World / Asia-Pacific

ROK says to take stronger measures in response to DPRK nuke test

(Xinhua) Updated: 2016-02-16 19:01
ROK says to take stronger measures in response to DPRK nuke test

South Korean President Park Geun-hye delivers her speech during a plenary session at the National Assembly in Seoul, South Korea, February 16, 2016.[Photo/Agencies]


SEOUL -- The Republic of Korea's President Park Geun-hye on Tuesday said that Seoul will take "stronger and more effective" measures to create an environment forcing change in Pyongyang.

Park said in a nationally televised parliamentary speech that those measures will make the Democratic People's Republic of Korea (DPRK) realize a fact that the country cannot survive with nuclear development.

Her parliamentary speech was arranged to explain Seoul's decision last week to shut down an inter-Korean factory park in the DPRK's border city of Kaesong as part of its punitive actions to Pyongyang's nuclear test and long-range rocket launch.

The DPRK launched a rocket on Feb. 7 to carry an Earth observation satellite into orbit, following its fourth nuclear test on Jan. 6, the first of its disputed H-bomb test.
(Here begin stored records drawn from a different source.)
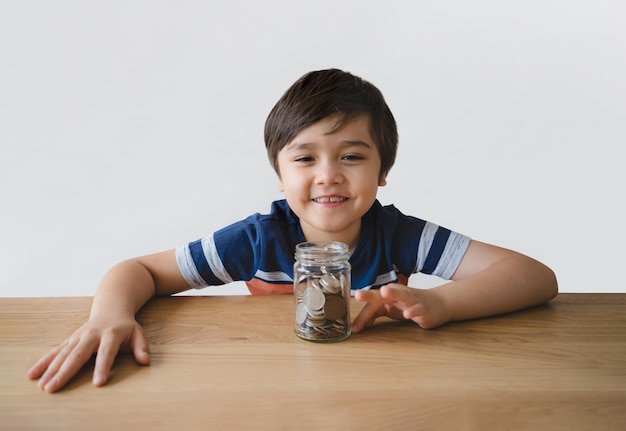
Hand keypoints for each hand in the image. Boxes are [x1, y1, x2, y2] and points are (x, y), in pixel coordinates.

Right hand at [27, 316, 149, 392]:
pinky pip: (55, 352)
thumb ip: (141, 347)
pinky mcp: (70, 340)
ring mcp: (78, 337)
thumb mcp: (138, 332)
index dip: (103, 367)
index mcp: (111, 334)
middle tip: (54, 388)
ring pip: (63, 354)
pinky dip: (43, 363)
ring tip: (42, 386)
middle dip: (65, 372)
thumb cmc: (126, 325)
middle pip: (77, 355)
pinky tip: (32, 374)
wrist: (111, 307)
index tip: (98, 383)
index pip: (107, 353)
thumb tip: (145, 360)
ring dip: (51, 370)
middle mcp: (91, 335)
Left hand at [352, 284, 448, 331]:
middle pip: (383, 294)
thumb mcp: (390, 308)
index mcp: (389, 295)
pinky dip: (413, 311)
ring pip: (402, 295)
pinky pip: (418, 309)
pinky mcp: (424, 310)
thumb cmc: (410, 305)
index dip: (363, 316)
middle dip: (370, 295)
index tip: (354, 328)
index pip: (372, 305)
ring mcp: (412, 300)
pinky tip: (408, 314)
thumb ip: (375, 313)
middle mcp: (399, 294)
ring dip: (393, 293)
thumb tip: (358, 325)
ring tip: (384, 292)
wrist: (439, 303)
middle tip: (358, 295)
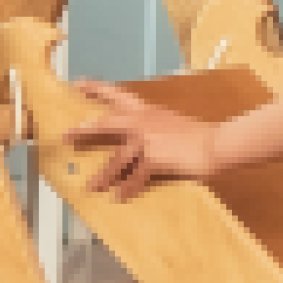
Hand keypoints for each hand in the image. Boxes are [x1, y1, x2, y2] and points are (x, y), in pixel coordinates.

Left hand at [66, 80, 218, 201]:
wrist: (216, 144)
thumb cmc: (197, 137)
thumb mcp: (170, 125)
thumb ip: (151, 130)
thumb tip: (135, 146)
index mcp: (146, 111)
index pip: (116, 94)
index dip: (95, 89)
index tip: (77, 84)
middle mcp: (142, 122)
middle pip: (105, 124)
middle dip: (83, 131)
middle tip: (65, 136)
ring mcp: (146, 139)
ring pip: (116, 160)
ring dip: (103, 176)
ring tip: (92, 187)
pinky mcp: (153, 158)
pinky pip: (135, 177)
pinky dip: (127, 189)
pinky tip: (120, 197)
Seoul and the international community condemned those provocations as a clear violation of UN Security Council resolutions.
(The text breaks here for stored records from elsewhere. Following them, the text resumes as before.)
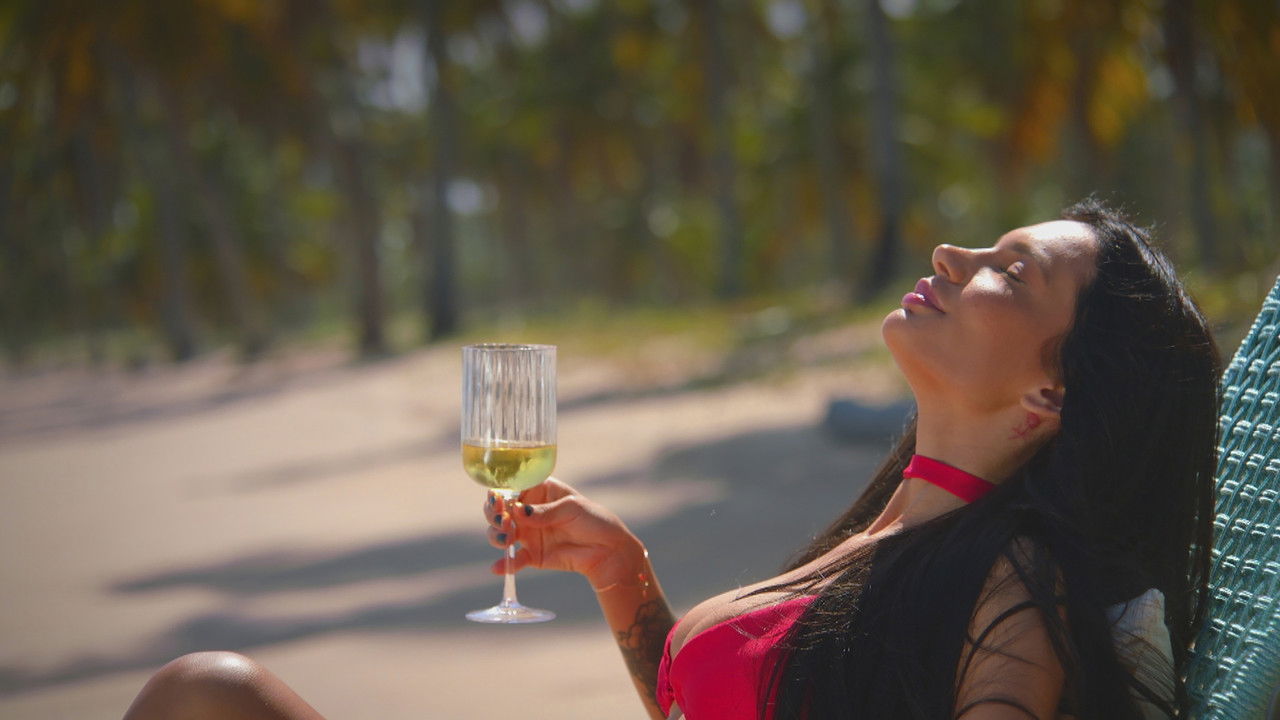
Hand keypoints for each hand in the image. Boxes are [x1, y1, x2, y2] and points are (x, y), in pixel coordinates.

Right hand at [483, 477, 643, 588]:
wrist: (608, 550)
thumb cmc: (594, 519)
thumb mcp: (572, 508)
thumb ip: (545, 512)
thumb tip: (518, 511)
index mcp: (538, 491)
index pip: (511, 488)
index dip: (500, 493)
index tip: (498, 500)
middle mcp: (528, 511)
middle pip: (499, 510)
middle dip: (494, 514)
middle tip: (503, 521)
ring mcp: (527, 533)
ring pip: (500, 533)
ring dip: (496, 536)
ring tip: (507, 540)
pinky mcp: (531, 555)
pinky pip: (513, 560)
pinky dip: (504, 564)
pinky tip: (498, 567)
In response to the rocket launch, the ROK decided last Wednesday to stop operations at the Kaesong Industrial Zone, which Seoul saw as a key source of hard currency for Pyongyang to develop nuclear and missile programs.
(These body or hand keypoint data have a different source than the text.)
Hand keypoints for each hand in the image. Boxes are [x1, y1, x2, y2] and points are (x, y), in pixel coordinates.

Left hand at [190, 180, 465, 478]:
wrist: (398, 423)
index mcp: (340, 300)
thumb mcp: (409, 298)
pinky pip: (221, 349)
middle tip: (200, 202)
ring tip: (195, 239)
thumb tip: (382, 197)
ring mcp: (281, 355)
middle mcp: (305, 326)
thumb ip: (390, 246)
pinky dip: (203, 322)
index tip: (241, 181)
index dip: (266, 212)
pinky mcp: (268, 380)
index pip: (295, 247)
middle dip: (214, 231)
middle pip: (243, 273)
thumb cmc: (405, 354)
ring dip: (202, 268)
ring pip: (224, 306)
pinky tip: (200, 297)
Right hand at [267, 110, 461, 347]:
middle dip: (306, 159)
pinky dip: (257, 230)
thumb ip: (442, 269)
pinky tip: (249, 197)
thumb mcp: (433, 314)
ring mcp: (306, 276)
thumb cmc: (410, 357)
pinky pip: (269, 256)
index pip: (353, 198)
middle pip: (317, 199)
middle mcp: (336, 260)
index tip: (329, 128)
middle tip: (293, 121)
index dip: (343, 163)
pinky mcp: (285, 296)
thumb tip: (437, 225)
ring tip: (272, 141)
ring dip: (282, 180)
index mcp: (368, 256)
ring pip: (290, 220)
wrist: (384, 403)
The DPRK responded a day later by shutting down the last symbol of inter-Korean cooperation project, expelling the ROK's workers from there and freezing all of the ROK's assets in Kaesong, while cutting off the remaining inter-Korean communications hotlines.

Park said that the complete shutdown of the Kaesong complex represents only the start of a series of sanctions toward the DPRK in cooperation with the international society.

It will not happen again like in the past that the ROK yields to DPRK provocations and provide unconditional aid to it, Park noted.

Seoul, Washington and Tokyo are pushing hard to impose tougher new sanctions toward Pyongyang at the UN Security Council, separately from efforts to adopt other bilateral and multilateral restrictions for the recent nuclear and rocket tests.

According to Seoul's unification ministry, about 616 billion won (560 million US.dollars) has been funneled into the DPRK government since the factory park started manufacturing products in December 2004.

Some 70 percent of the funds have been channeled into the DPRK's nuclear and missile developments and the purchase of luxury goods, the ministry estimated without elaborating on how the 70 percent was calculated.

Companies from the ROK had paid wages for DPRK workers in Kaesong in US dollars to the DPRK government, which in turn had paid them wages in the DPRK currency or store vouchers, according to the Unification Ministry.

Park said foreign currency inflow into the DPRK should be blocked to prevent the country from advancing its nuclear and missile capability.

Touching on talks between Seoul and Washington on deploying a sophisticated US missile defense system in South Korea, Park said that negotiations on the Terminal High-Altitude Area Defense (THAAD) deployment were part of measures to strengthen combined ROK-US capability to deter the DPRK's missile threats.

During the upcoming negotiations on the THAAD deployment, Park said, her country will strengthen cooperation with the United States and Japan, while laying stress on consulting with China and Russia.

The THAAD, designed to track and destroy ballistic missiles at an altitude of 40-150 km, has been put under suspicion about its operational effectiveness in the ROK as hundreds of shorter-range DPRK missiles can fly at a much lower altitude.

Controversy remained over safety as the THAAD's X-band radar emits super-strong microwaves being harmful to human bodies within 3.6 km and paralyzing electronic devices and airplanes within 5.5 km.

Seemingly mindful of domestic oppositions to the THAAD deployment, Park said that "aiming the tip of a sword back to us and dividing ourselves are something that should not happen," calling for a national unity to tackle security issues.